• Aufgabenstellung: Kannst du sämtliche Einträge unten Zeile für Zeile unverändert abtippen und die Bilder dabei weglassen?

------ Bereitgestelltes Material ------

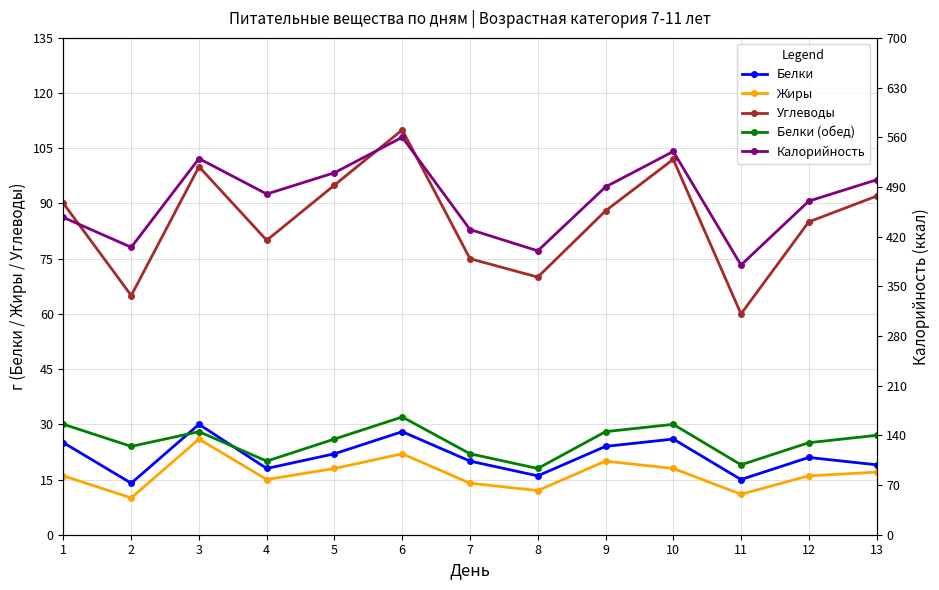

Rank the series at 6 from highest to lowest value.

Калорийность, Углеводы, Белки (обед), Белки, Жиры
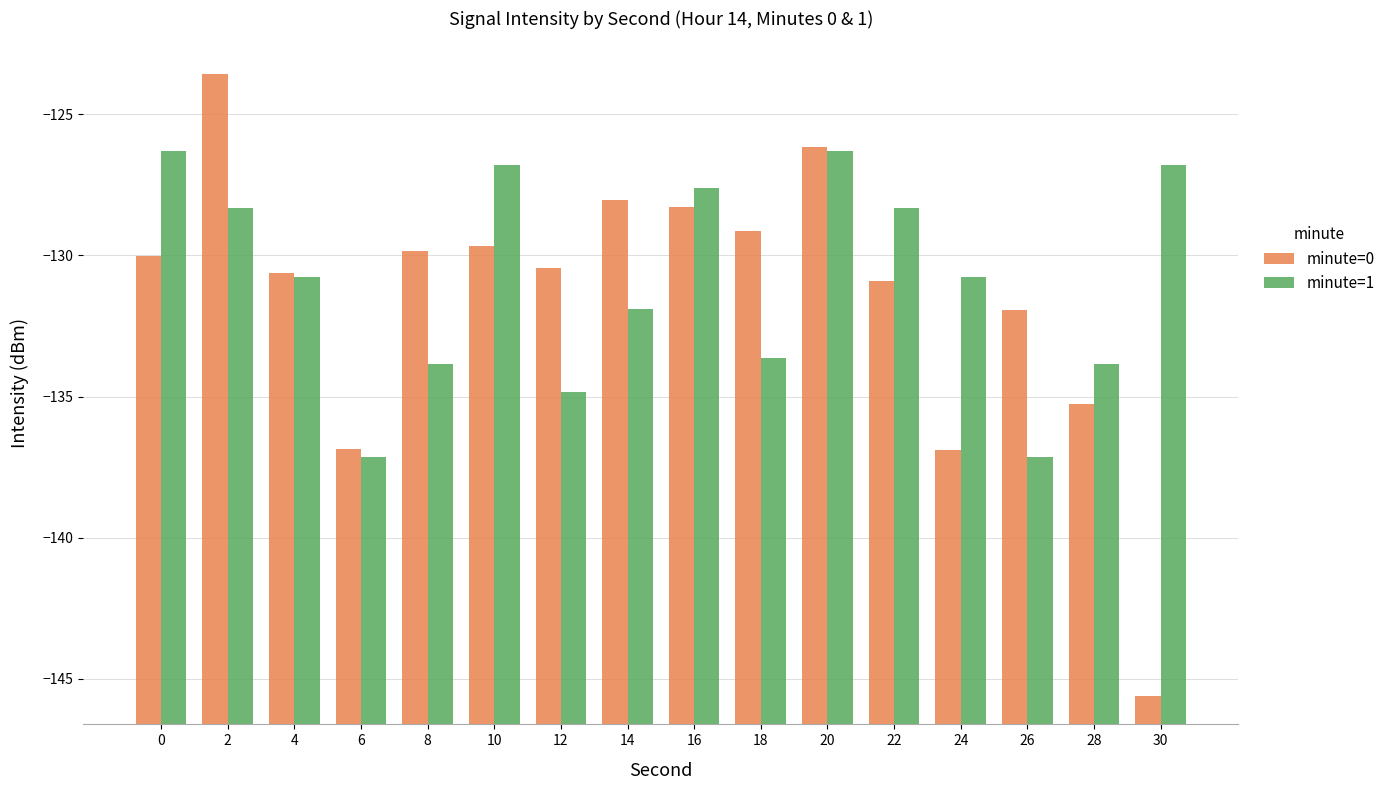

What is the difference between the second highest and second lowest values in the minute=0 series?

10.7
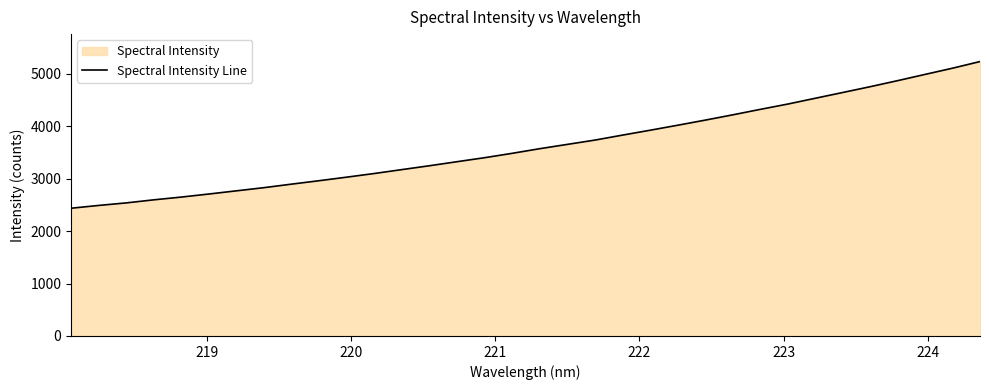

What is the difference between the maximum and minimum values?

2797.3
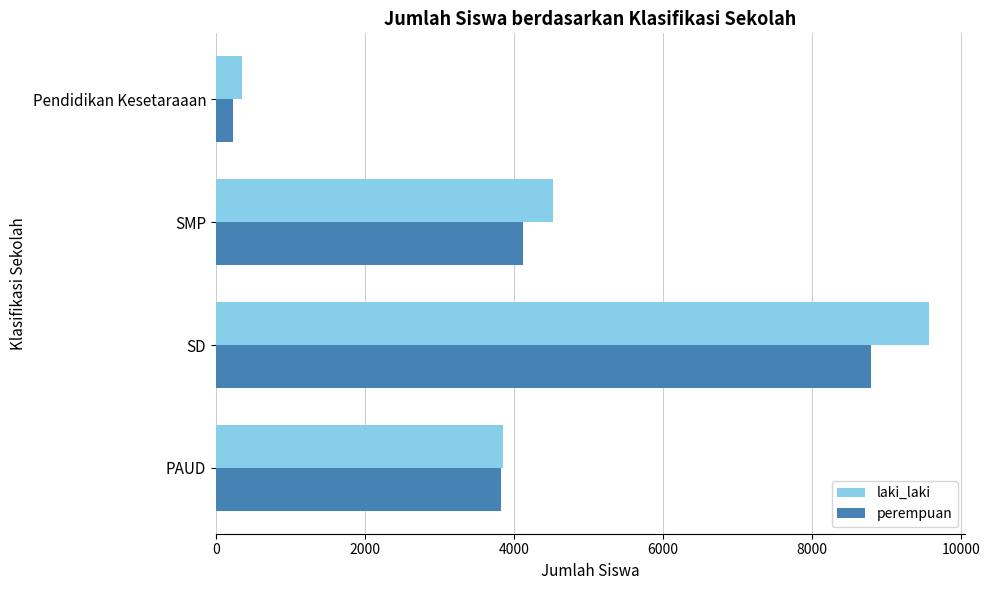

Which category has the lowest value in the laki_laki series?

Pendidikan Kesetaraaan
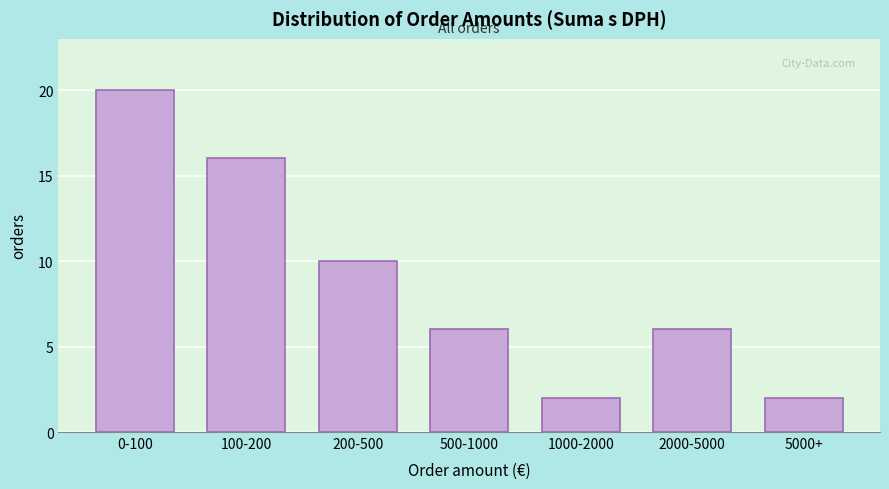

Reading right to left, transcribe all the data shown in this chart.

2	6	2	6	10	16	20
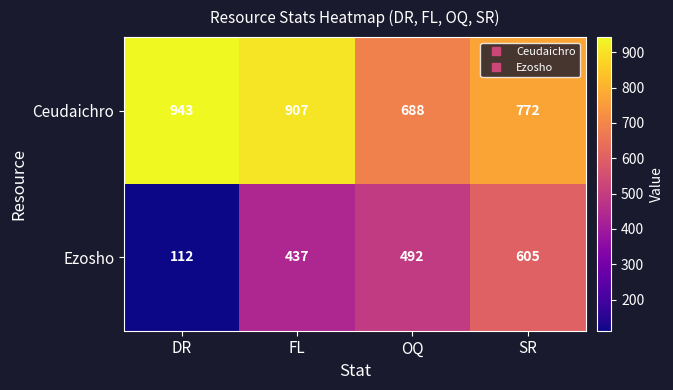

Is it true that Ceudaichro equals 772 at SR?

True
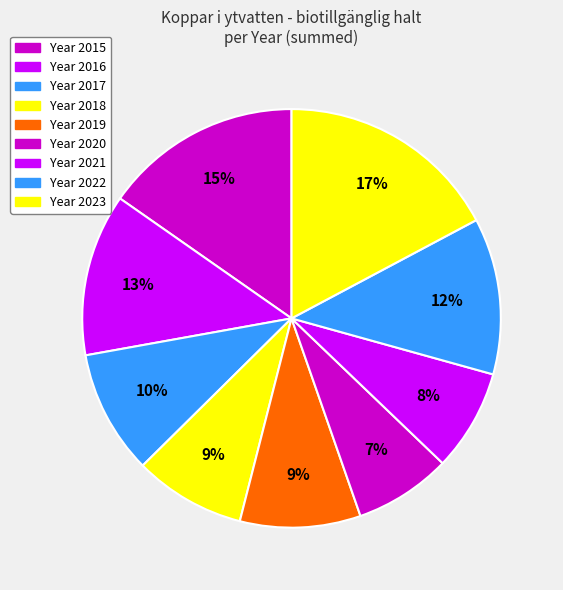

How many segments does this pie chart have?

9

------

• Lösung der Aufgabe:
Rank the series at 6 from highest to lowest value.

Калорийность, Углеводы, Белки (обед), Белки, Жиры

What is the difference between the second highest and second lowest values in the minute=0 series?

10.7

What is the difference between the maximum and minimum values?

2797.3

Which category has the lowest value in the laki_laki series?

Pendidikan Kesetaraaan

Reading right to left, transcribe all the data shown in this chart.

2	6	2	6	10	16	20

Is it true that Ceudaichro equals 772 at SR?

True

How many segments does this pie chart have?

9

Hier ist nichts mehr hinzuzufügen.